1. Users will submit jobs that, in general, should execute in FCFS order, though
there may be some prioritization. It's ok for several jobs to
execute concurrently, but it's also important that not too many of them do,
because each job imposes a load on the database server, and in order to provide
good response time to real-time tasks we we must reserve some dbms capacity.
How can I configure jobs and the scheduler to allow a limited amount of concurrency?
2. In a cluster, must the compute nodes be HPC Server 2008 machines? Or only the head node?
Monday, October 20, 2008 10:22 AM
The reason for a cluster is to execute a lot of jobs in parallel - if all your jobs need to talk to a database running on only one server, that's a bottleneck.
So, if your database server can serve only, let's say 20 client jobs at one time, it makes no sence at all to have more than 20 processors in your cluster - unless you switch to a clustered database.
The HPC scheduler only runns jobs in parallel if enough resources (cores/sockets/nodes) are available. Lets say, if your cluster has only two nodes, and your users submitt jobs that need one node, you won't have more than two jobs running at once.
Normally, you install the Head Node as Windows HPC Server 2008 (first, install a Windows Server 2008 Operating System and second, install the HPC Pack).
In a normal Scenario, the Head Node installs the Compute Nodes automatically - it uses Windows Deploymnet Services to install the OS, and than, it installs and configures the HPC Pack so this computer becomes a compute node.
You cannot use Vista or XP for Compute Nodes, if you mean that. But you can manually install compute nodes (install Server 2008 and HPC Pack) - i've never tried this.
What you mean with FCFS?
Monday, October 20, 2008 1:39 PMsorry: FCFS means "first come, first served"
It appears that I could use the "core" resource as a rough constraint on concurrency. Of the scheduling constraints available (core, socket, node, and I think memory) core is the finest-grained. But still, due to the I/O characteristics of the process, it will be only roughly correct. I wish that I could classify jobs (class A, B, C...) and then define rules such as "max 3 concurrent Class A jobs per core).
Thanks for your response,
Monday, October 20, 2008 2:34 PMAs far as I know, you can program Job submission/activation filters;
This are little exe's which are installed (copyed to some dir) on the head node. They parse the job file and return values like 0 for "ok to activate" or unequal to 0 for waiting ...
To be honest, for me that is still a bit a mystery.
You may look at:
Maybe it is possible for you to identify "Job Class A" by Project/Task Name, or by the name of the Executeable.
But notice: You cannot run 3 jobs on 1 core; On one core, there is at maximum 1 job.
Tuesday, October 21, 2008 6:09 PMModerator
Florian is headed down the right path with Submission and Activation filters.
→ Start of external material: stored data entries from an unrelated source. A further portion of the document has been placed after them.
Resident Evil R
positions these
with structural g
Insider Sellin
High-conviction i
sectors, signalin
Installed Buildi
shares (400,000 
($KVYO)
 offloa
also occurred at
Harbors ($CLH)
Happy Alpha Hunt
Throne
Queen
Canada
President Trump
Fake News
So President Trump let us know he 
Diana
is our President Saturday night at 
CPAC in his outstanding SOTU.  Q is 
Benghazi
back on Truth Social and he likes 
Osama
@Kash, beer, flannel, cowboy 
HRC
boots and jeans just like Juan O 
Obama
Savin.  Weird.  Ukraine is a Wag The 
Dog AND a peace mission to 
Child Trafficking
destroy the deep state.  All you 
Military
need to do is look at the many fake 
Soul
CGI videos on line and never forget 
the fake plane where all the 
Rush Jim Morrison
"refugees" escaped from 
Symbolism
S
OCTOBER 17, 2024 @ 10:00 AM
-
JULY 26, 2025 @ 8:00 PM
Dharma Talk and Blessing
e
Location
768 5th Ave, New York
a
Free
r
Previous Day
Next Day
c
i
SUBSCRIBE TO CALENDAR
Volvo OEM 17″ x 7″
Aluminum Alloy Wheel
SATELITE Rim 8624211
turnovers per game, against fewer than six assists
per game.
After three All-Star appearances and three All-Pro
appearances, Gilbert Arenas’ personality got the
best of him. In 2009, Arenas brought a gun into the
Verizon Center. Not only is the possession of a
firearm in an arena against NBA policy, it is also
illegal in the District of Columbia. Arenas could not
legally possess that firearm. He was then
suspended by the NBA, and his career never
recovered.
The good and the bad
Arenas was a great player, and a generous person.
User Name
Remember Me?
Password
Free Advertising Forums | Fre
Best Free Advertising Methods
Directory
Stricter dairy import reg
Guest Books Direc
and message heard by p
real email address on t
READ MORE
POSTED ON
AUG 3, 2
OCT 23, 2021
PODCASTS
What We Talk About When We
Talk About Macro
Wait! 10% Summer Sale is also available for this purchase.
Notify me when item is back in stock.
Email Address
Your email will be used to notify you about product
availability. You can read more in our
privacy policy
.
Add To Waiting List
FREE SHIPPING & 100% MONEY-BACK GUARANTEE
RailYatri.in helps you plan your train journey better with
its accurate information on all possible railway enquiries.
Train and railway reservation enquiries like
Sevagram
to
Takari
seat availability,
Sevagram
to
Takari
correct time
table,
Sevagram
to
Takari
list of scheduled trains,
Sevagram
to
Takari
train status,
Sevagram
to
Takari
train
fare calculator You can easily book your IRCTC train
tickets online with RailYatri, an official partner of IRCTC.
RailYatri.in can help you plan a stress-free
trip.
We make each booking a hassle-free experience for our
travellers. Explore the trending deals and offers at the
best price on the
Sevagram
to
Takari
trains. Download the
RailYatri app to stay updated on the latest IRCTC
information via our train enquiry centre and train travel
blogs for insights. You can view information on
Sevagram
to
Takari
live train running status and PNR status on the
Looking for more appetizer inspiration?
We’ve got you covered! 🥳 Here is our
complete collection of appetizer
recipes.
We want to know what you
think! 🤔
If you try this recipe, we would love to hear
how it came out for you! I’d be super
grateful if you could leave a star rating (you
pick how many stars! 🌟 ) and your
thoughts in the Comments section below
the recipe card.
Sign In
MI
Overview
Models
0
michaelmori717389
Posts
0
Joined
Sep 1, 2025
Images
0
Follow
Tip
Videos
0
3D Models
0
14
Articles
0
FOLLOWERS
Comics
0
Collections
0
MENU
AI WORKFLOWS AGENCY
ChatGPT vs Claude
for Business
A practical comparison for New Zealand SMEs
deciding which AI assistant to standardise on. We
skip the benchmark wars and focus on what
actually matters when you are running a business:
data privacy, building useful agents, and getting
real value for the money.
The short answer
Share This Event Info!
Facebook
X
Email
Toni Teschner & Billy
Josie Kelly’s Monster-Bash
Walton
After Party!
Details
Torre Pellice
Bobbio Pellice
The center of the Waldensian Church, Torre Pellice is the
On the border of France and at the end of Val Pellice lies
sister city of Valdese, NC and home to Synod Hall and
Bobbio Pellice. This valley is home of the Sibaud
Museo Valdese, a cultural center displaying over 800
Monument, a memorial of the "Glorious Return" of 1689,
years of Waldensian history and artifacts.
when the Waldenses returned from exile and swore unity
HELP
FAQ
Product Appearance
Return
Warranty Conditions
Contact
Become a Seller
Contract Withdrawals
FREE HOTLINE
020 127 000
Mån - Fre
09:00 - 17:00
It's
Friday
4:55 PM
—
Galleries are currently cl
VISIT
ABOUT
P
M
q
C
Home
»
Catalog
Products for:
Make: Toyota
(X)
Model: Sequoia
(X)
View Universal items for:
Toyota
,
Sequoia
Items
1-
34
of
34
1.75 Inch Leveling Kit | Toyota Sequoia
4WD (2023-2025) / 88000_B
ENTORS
What you could do is write an Activation Filter that looks at the job which is about to be started and at the database load. It could return 0 if there is additional database capacity availalbe, and return 1 if that job needs to wait because there is not additional capacity available.
BTW . . . for more info on how Node/Socket/Core selection affects scheduling, check out my blog post here:
There's a lot of other helpful information in that blog for those staritng out with Windows HPC Server!
Tuesday, October 21, 2008 8:57 PMA job submission filter isn't really the solution I'd like to find. If I use that, I'll have to build my own queue for jobs that weren't yet accepted, and retry logic.
I'm not saying that there should be an easier answer, but that doesn't stop me from looking. <s>
Thursday, October 23, 2008 3:15 PM
Maybe your solution is an Activation filter?
(I agree that a submission filter is maybe not the right solution to your problem.)
- Marked As Answer by LeoTohill Thursday, November 06, 2008 7:24 PM
Monday, October 27, 2008 11:25 PMModeratorRetry logic is handled by the scheduler; it will run the activation filter again every few minutes until the job is approved.